§ **Work to complete**
Pick out every line in the entries below that contains the word "adrenal", matching case exactly.

§ **Records for processing**
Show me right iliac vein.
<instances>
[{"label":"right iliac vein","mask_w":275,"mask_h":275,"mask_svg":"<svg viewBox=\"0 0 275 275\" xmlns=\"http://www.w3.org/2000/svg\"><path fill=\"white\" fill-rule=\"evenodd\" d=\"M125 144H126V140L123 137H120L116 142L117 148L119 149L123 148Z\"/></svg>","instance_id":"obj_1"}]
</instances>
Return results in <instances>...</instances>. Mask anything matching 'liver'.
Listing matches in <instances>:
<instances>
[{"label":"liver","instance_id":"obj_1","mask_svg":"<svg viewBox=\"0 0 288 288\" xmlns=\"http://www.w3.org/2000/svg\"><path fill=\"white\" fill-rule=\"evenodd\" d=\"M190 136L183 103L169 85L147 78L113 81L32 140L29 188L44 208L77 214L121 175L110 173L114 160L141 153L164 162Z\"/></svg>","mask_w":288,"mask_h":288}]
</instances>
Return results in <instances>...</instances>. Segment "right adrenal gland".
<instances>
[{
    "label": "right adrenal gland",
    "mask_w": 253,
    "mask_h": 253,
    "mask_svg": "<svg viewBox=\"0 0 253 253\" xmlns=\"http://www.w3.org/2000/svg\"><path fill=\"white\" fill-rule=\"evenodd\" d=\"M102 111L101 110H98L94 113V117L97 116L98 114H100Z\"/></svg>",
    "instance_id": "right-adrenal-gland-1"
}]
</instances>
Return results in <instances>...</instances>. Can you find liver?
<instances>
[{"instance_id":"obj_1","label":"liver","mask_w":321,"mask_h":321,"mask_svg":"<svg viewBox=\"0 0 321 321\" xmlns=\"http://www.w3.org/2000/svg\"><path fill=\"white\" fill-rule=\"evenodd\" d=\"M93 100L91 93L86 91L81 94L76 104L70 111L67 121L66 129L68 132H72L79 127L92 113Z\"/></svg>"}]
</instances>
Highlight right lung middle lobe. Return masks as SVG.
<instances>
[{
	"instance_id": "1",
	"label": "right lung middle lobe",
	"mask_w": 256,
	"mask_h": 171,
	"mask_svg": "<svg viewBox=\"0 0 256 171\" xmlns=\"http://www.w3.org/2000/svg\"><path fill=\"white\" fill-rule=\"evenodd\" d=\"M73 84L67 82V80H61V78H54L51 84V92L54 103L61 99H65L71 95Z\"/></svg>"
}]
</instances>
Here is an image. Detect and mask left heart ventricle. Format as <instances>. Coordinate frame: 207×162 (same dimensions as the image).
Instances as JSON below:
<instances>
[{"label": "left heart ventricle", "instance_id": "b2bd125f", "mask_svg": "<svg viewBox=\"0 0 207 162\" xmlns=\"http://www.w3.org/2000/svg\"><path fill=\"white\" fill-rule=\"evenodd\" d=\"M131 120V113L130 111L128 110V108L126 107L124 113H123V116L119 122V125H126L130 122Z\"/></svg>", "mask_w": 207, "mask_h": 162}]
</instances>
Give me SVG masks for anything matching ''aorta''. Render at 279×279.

§ **Written answer**
Return results in <instances>...</instances>. Segment "right adrenal gland".
    "label": "right adrenal gland",
    "instance_id": "right-adrenal-gland-1"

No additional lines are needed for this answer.